RUDOLF BALMER ÜBER DEN PRÄSIDENTSCHAFTSWAHLKAMPF IN FRANKREICH
: Punktsieg für François Hollande

Zum Start seiner Kampagne hat Hollande der Finanzwelt den Krieg erklärt

Vielleicht ist der Job des Präsidentschaftskandidaten doch ein paar Nummern zu groß für den Exparteichef der Sozialisten? Viele, auch viele Linke, haben sich das in der letzten Zeit gefragt. Mit dem gestrigen Auftakt seiner Präsidentschaftskampagne in Le Bourget aber gewann François Hollande die Skeptiker im eigenen Lager für sich. Dieser Mann ist jovial, sympathisch und witzig – das wusste man längst. Jetzt zeigte er, dass er auch über Biss und Courage verfügt.

Dabei schwelgt er nicht (nur) wie andere Kandidaten, in nostalgischen Erinnerungen vergangener Grandeur. Frankreichs revolutionäre Seele, sagt Hollande, strebe nach Gleichheit.

Tatsächlich kann der Slogan von der Egalité in diesen Krisenzeiten und in diesem Land eine enorme Schlagkraft entwickeln. Zumindest dann, wenn der Slogan zum Programm wird, also von den Sozialisten wieder zur Maxime des politischen Handelns erhoben wird.

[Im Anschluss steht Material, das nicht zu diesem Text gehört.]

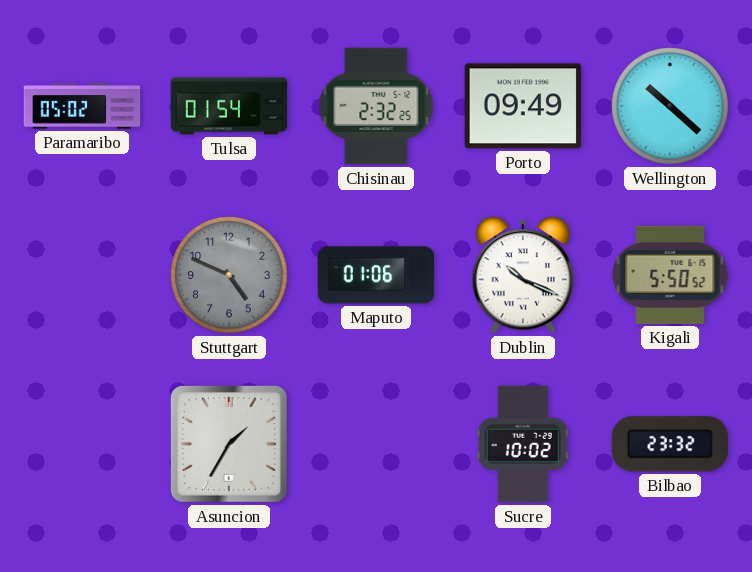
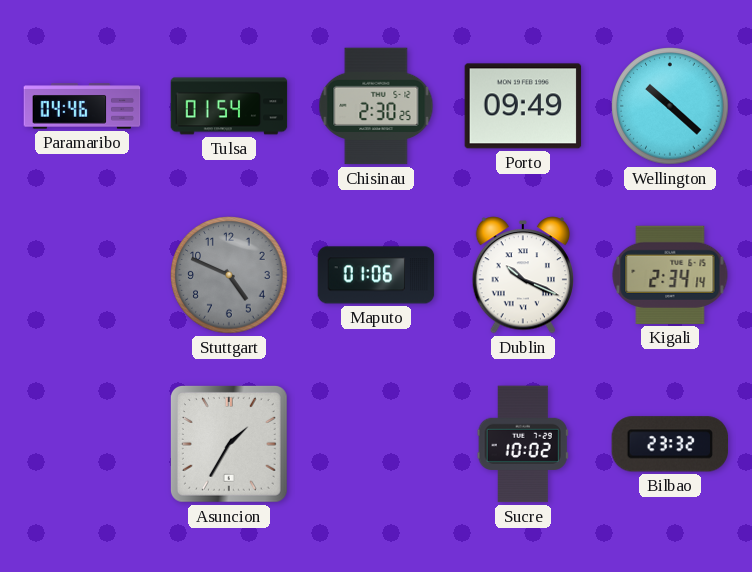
Paramaribo: 05:02 -> 04:46
Chisinau: 2:32 -> 2:30
Kigali: 5:50 -> 2:34
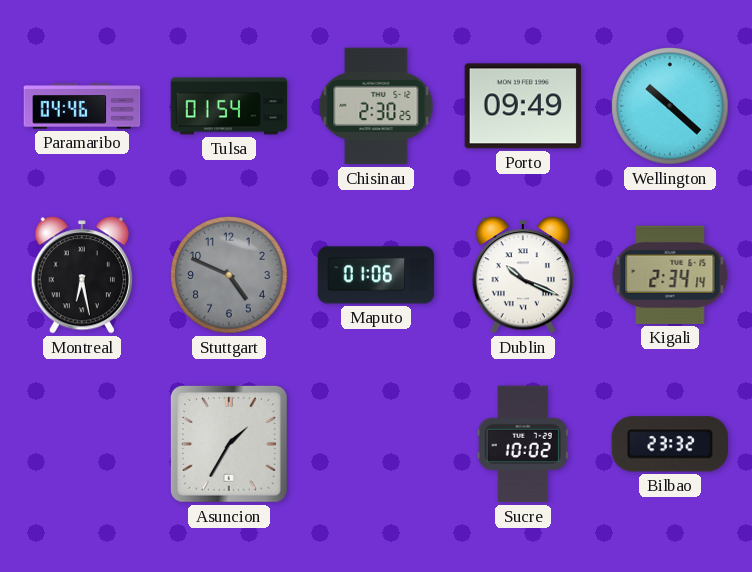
Montreal: none -> 6:28
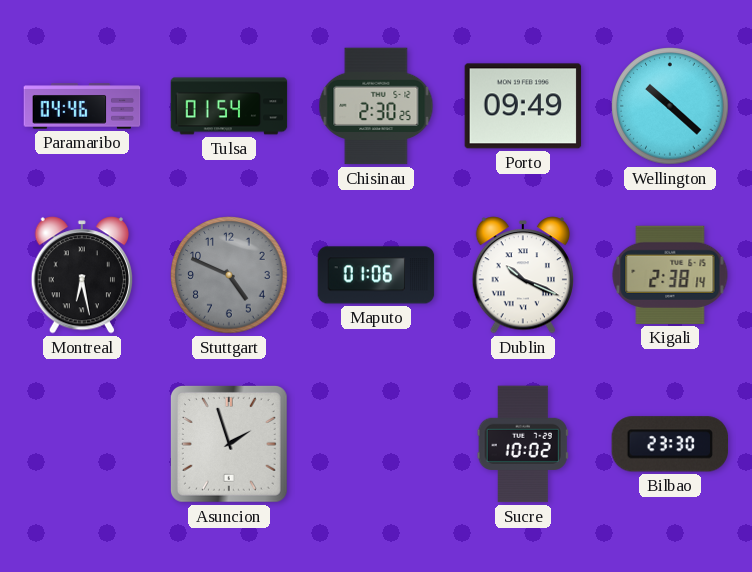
Kigali: 2:34 -> 2:38
Asuncion: 1:35 -> 1:57
Bilbao: 23:32 -> 23:30
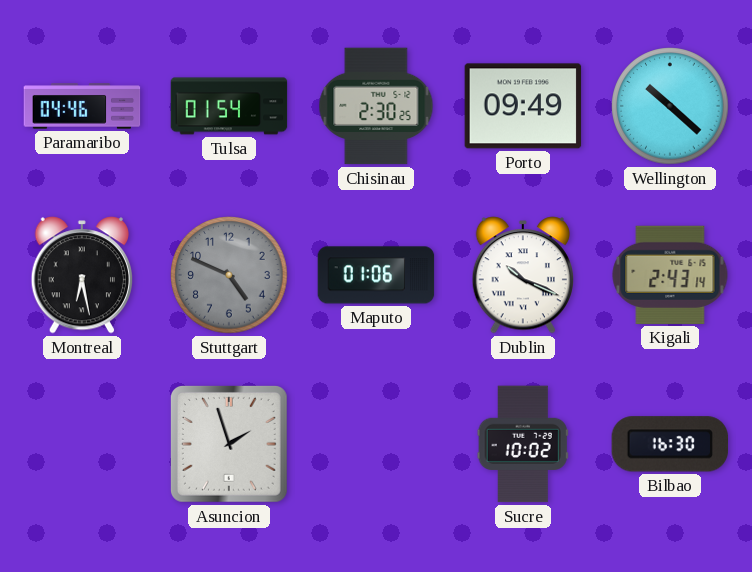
Kigali: 2:38 -> 2:43
Bilbao: 23:30 -> 16:30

Die Opfer der Krise werden im Präsidentschaftswahlkampf von diversen Rächern der Enterbten umworben. Auch die Rechtspopulistin Marine Le Pen biedert sich in geradezu unverschämter Weise dem Proletariat als neue (Wort-)Führerin der französischen Arbeiter an. Sie aber verheißt mit ihrem fremdenfeindlichen Nationalismus nur neue Ungleichheit, neuen Hass und neuen Neid.

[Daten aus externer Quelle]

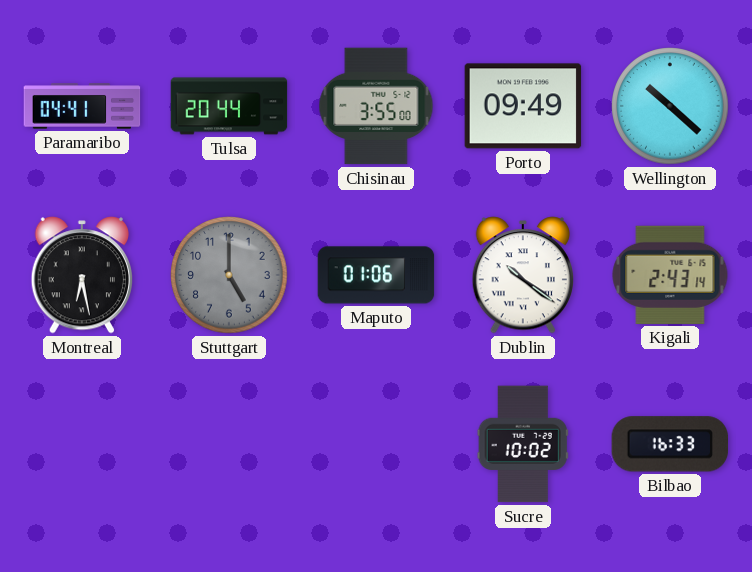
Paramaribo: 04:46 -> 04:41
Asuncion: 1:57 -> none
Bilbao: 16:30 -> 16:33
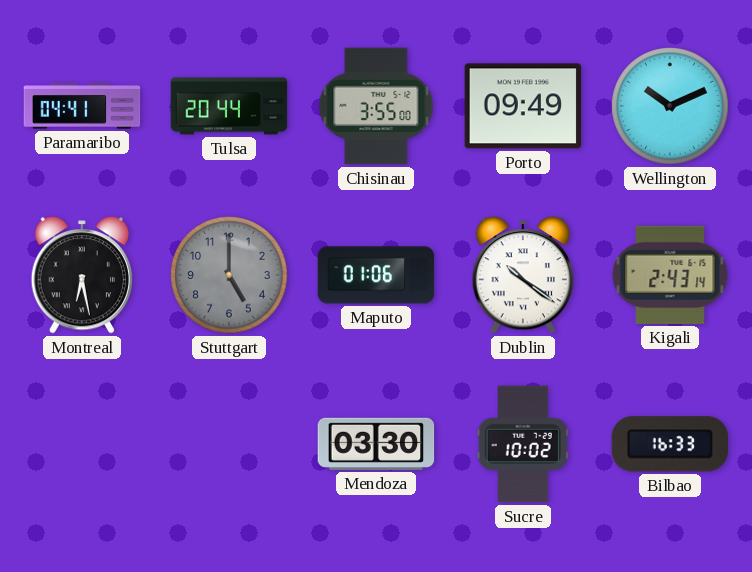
Wellington: 10:22 -> 10:11
Mendoza: none -> 03:30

Der Kampf für Gleichheit, Gleichberechtigung und faire Chancen erlaubt es dagegen dem Sozialisten, für soziale Gerechtigkeit zu werben, auch wenn die Kassen des Staates leer sind. Hollande hat zum Start seiner Kampagne in Le Bourget der Finanzwelt, die er als seinen „wahren Gegner“ bezeichnet, den Krieg erklärt. In aller Deutlichkeit hat er sich damit von Sarkozy, dem Busenfreund der Milliardäre, abgegrenzt.

Falls die Umverteilung tatsächlich auf Kosten der bisher Privilegierten gehen soll, wie dies François Hollande verspricht, dann würde das die existierenden Machtverhältnisse umkrempeln.